*** DATA SECTION Section Begins ***
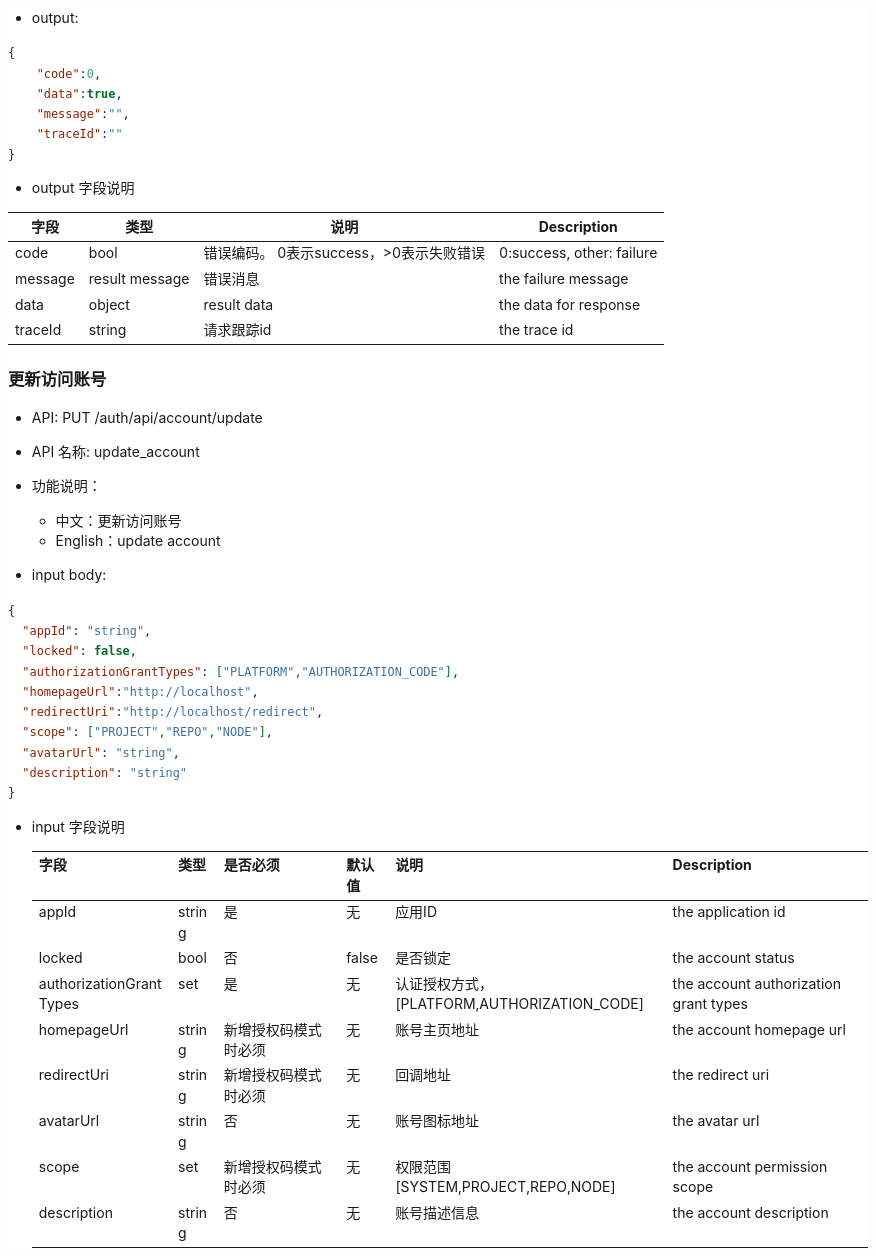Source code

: - output:

```json
{
    "code":0,
    "data":true,
    "message":"",
    "traceId":""
}
```

- output 字段说明

| 字段    | 类型           | 说明                                    | Description               |
| ------- | -------------- | --------------------------------------- | ------------------------- |
| code    | bool           | 错误编码。 0表示success，>0表示失败错误 | 0:success, other: failure |
| message | result message | 错误消息                                | the failure message       |
| data    | object         | result data                             | the data for response     |
| traceId | string         | 请求跟踪id                              | the trace id              |

### 

### 更新访问账号

- API: PUT /auth/api/account/update
- API 名称: update_account
- 功能说明：
	- 中文：更新访问账号
	- English：update account

- input body:

``` json
{
  "appId": "string",
  "locked": false,
  "authorizationGrantTypes": ["PLATFORM","AUTHORIZATION_CODE"],
  "homepageUrl":"http://localhost",
  "redirectUri":"http://localhost/redirect",
  "scope": ["PROJECT","REPO","NODE"],
  "avatarUrl": "string",
  "description": "string"
}
```
- input 字段说明

  | 字段                    | 类型      | 是否必须             | 默认值 | 说明                                        | Description                           |
  | ----------------------- | --------- | -------------------- | ------ | ------------------------------------------- | ------------------------------------- |
  | appId                   | string    | 是                   | 无     | 应用ID                                      | the application id                    |
  | locked                  | bool      | 否                   | false  | 是否锁定                                    | the account status                    |
  | authorizationGrantTypes | set<enum> | 是                   | 无     | 认证授权方式，[PLATFORM,AUTHORIZATION_CODE] | the account authorization grant types |
  | homepageUrl             | string    | 新增授权码模式时必须 | 无     | 账号主页地址                                | the account homepage url              |
  | redirectUri             | string    | 新增授权码模式时必须 | 无     | 回调地址                                    | the redirect uri                      |
  | avatarUrl               | string    | 否                   | 无     | 账号图标地址                                | the avatar url                        |
  | scope                   | set<enum> | 新增授权码模式时必须 | 无     | 权限范围[SYSTEM,PROJECT,REPO,NODE]          | the account permission scope          |
  | description             | string    | 否                   | 无     | 账号描述信息                                | the account description               |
*** DATA SECTION Section Ends ***
» **WHAT YOU NEED TO DO**
Working through the records, find each line containing the word "appId" and copy it.

» **RESPONSE AREA**
  "appId": "string",
  | appId                   | string    | 是                   | 无     | 应用ID                                      | the application id                    |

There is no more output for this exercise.